Casting or fly fishing, like any other hobby, has it’s own language. Part of the process of ‘joining the club’ is that at first you are perplexed then you gain some understanding then you become perplexed again as you realise you don’t actually know as much as you thought you did. I expect the final stage is when you do know something and are regarded as something of an authority, I hope to find out one day, I am still in one of the perplexed phases, not sure which one, I just hope it’s the second stage perplexion.

 First phase perplexion (is there such a word?) is when you ask questions but don’t understand the answers. As you gradually start to understand some of the answers you move into the understanding phase. Because your understanding is now a lot better your questions get a bit more complex, and if you are really unlucky the anwers  may involve mathmatical formulae. If you are an Engineer you now move into a different class, if you are a poet you go back to being perplexed.

 It also doesn’t help when different countries use the same word to describe a different action than we would use the word for, and then you get objections from Engineers to terms that are more strictly related to geometry rather than maths. If I said casting arc to a poet I suspect he would immediately know what I was on about, but the word arc to an Engineer means something entirely different so now we try and use the description casting angle, ie, the change of the angle of the butt during power application ( rotation), I think they think an arc would just describe the shape the tip makes during rotation (a very shallow arc if you want to perform good SLP (see Essentials) but I am probably wrong about that.
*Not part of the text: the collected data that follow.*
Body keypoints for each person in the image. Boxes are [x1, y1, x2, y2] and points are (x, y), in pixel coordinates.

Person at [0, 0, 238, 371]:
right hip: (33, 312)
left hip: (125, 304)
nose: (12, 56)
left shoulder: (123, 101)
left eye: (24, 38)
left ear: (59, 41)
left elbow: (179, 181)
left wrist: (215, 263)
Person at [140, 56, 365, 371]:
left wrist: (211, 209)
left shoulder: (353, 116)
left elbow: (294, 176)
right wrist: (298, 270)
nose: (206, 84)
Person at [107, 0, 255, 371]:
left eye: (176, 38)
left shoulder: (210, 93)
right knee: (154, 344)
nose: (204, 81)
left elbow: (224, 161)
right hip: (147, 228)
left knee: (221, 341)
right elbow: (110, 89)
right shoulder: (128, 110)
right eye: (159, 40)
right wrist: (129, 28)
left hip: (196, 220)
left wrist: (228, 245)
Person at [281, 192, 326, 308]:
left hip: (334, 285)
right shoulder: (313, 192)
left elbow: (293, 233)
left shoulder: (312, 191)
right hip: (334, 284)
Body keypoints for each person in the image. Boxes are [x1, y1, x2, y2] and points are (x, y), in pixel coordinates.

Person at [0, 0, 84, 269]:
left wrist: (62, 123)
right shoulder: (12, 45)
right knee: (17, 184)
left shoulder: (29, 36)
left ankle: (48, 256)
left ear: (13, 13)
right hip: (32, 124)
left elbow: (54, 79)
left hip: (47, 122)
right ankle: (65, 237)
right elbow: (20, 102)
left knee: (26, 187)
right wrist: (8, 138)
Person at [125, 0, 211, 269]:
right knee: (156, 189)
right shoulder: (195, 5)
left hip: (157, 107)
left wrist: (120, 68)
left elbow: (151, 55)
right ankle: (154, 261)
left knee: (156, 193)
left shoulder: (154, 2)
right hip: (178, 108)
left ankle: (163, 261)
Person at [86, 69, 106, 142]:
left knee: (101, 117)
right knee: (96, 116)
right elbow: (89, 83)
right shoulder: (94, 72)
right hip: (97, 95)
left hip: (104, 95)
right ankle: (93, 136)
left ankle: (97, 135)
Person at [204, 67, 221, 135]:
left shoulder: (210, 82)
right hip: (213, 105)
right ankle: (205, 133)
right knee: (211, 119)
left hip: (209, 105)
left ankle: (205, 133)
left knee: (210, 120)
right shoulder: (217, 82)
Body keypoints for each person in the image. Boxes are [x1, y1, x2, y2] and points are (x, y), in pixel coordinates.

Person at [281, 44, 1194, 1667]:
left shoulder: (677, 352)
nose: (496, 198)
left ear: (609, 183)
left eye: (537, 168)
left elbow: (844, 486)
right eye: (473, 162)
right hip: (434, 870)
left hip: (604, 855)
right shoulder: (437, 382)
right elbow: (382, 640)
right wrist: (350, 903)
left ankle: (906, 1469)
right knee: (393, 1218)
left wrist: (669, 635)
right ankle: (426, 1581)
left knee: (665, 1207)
 The FFF are trying to sort out this confusion. They have a definitions committee to try and define words like drift, casting angle, rotation, drag, creep etc etc. I wish them the best of luck, seriously. If they can manage to produce a list of definitions that everyone agrees with, and understands, they will have done the world of flycasting a great service. I just hope they do it by email because if they are all in the same room I can see blood being spilled if some of the discussions about definitions we see on on some forums is anything to go by.
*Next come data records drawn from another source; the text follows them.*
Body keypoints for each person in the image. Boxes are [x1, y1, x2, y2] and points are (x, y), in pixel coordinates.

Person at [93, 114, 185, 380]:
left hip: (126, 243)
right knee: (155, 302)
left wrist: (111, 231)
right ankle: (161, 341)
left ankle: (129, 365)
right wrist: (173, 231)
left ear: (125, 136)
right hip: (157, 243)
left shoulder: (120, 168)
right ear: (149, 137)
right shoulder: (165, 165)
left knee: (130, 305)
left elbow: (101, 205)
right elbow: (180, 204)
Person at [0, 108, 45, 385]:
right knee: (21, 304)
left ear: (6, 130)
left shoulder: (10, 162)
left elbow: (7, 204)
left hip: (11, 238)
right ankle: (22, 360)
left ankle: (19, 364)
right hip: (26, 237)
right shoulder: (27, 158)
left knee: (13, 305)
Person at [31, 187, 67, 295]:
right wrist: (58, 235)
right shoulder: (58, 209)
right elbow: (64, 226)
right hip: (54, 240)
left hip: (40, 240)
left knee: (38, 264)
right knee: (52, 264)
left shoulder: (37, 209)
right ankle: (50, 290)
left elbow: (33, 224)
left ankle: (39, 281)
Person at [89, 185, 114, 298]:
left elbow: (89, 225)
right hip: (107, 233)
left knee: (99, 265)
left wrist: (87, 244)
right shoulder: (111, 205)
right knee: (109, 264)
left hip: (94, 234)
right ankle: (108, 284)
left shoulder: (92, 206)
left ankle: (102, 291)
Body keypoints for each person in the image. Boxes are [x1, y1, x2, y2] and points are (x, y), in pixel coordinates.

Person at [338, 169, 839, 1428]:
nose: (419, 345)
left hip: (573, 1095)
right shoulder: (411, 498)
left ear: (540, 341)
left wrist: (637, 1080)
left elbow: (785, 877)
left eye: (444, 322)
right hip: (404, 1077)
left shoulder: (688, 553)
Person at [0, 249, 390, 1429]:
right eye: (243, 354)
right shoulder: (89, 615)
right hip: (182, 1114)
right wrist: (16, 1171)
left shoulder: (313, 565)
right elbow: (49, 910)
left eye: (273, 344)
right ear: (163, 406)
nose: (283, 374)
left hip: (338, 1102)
March 14, 2009 Posted by | Uncategorized | , , | Leave a comment

A Rod For My Own Back

This might go in one of several directions, I just make up a title and see where it takes me. I could go down the ‘what the hell have I started’ route and tell you that now I spend some considerable time wondering what to write about next but it wouldn’t be strictly true because I do actually spend a considerable amount of time just doing my job and that doesn’t actually leave me with a lot of time to consider anything else. Besides I have discovered I’m a mood writer. If I’m not in the mood it don’t get writ, so you may find that I just don’t post anything for a week or two.

 I could talk about rods, but what could I say?, what suits me may not suit you. I have noticed that in the last couple of years I have been finding it more and more difficult to find a truly awful rod. I get the chance to cast quite a few and I often take the chance to cast some of the lower end or entry level stuff and seem to find myself enjoying casting a lot of them. I would guess that the vast majority are made from blanks made in China or South Korea but if you talk to the any rep from the rod retailer they will tell you that they have a large input into the rods design, how much of that is true I don’t know, all I do know is that you will be very unlucky to buy a real dog these days.

 That’s not to say you can’t tell the difference when you pick up a real honey, they immediately stand out as quality. Some are just pure pleasure to cast.

 Pervesely I do quite enjoy casting awful rods now and then, they make you think. You have to learn how to get the best out of them and that can take a surprising amount of time sometimes.